* _Extract to read_:
------------------------------------------------
“Something Borrowed”: Return to owner, and fast

Ginnifer Goodwin and Colin Egglesfield put a pretty face on wimpiness in "Something Borrowed."

Never, not once, has it failed: Every time I resolve to soften my heart to romantic comedies, to give this fluffy genre one more chance, a lemon like “Something Borrowed” comes down the line and reinforces the distaste anew. “Something Borrowed” is bland. It’s derivative. It’s wimpy. And Ginnifer Goodwin’s wig rivals Kate Bosworth’s “Superman Returns” rug in sheer obviousness.
------------------------------------------------
* _Description of the task_: Please reproduce the passage of the movie review between "Never, not once, has" and "in sheer obviousness.", inclusive. The data after this review isn't needed.

* _Dataset excerpts_:
------------------------------------------------
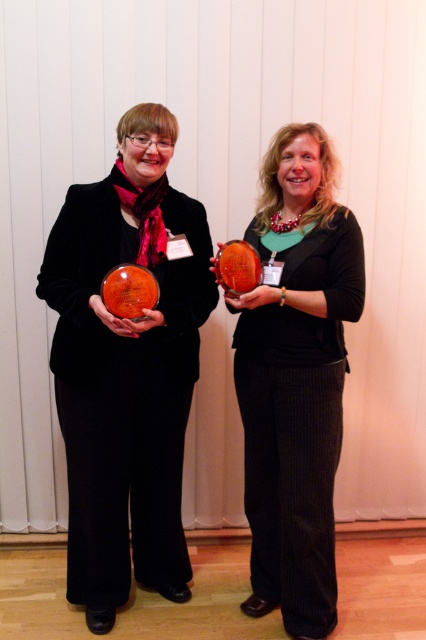
Question: Where is matte orange glass bowl at center located in relation to matte orange trophy at center in the image?

Choices:
 (A) above
 (B) below

Answer: (A)

Question: Which of the following is the closest to the observer?

Choices:
 (A) matte orange glass bowl at center
 (B) matte orange trophy at center

Answer: (A)

Question: Which object is closer to the camera taking this photo?

Choices:
 (A) matte orange trophy at center
 (B) matte orange glass bowl at center

Answer: (B)

Question: Considering the relative positions of matte orange glass bowl at center and matte orange trophy at center in the image provided, where is matte orange glass bowl at center located with respect to matte orange trophy at center?

Choices:
 (A) above
 (B) below

Answer: (A)

Question: In this image, where is matte orange glass bowl at center located relative to matte orange trophy at center?

Choices:
 (A) right
 (B) left

Answer: (B)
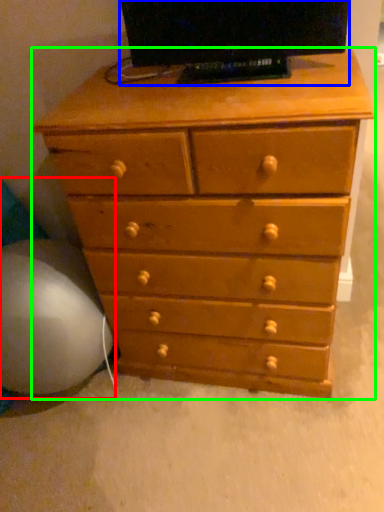
Question: Considering the real-world distances, which object is closest to bean bag chair (highlighted by a red box)? television (highlighted by a blue box) or chest of drawers (highlighted by a green box).

Choices:
 (A) television
 (B) chest of drawers

Answer: (B)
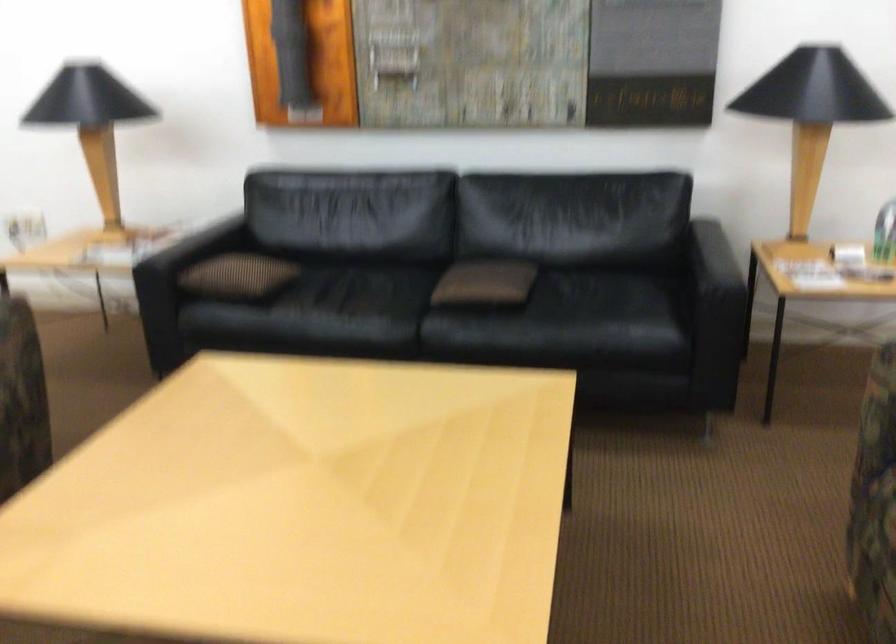
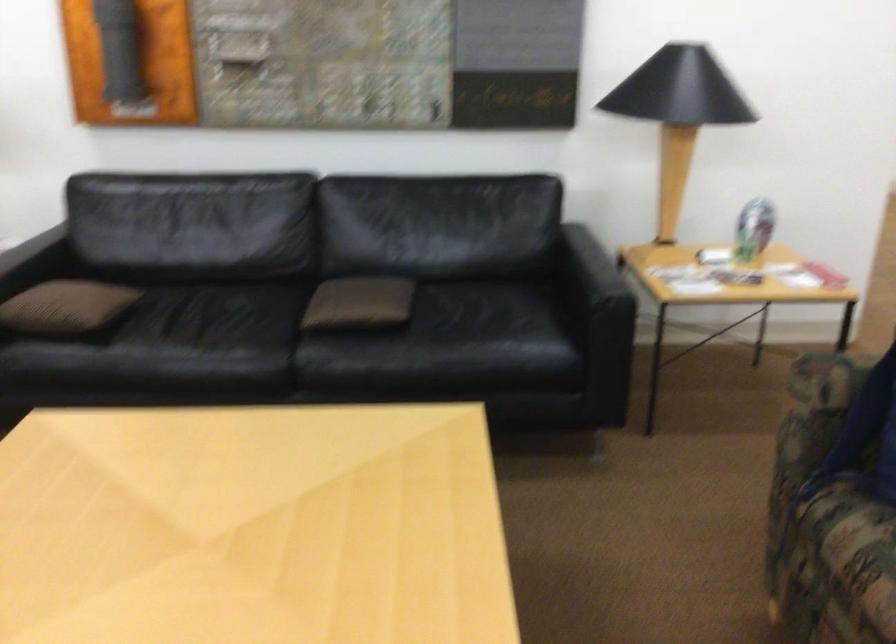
------------------------------------------------
* _Task solution_:
Never, not once, has it failed: Every time I resolve to soften my heart to romantic comedies, to give this fluffy genre one more chance, a lemon like “Something Borrowed” comes down the line and reinforces the distaste anew. “Something Borrowed” is bland. It’s derivative. It’s wimpy. And Ginnifer Goodwin’s wig rivals Kate Bosworth’s “Superman Returns” rug in sheer obviousness.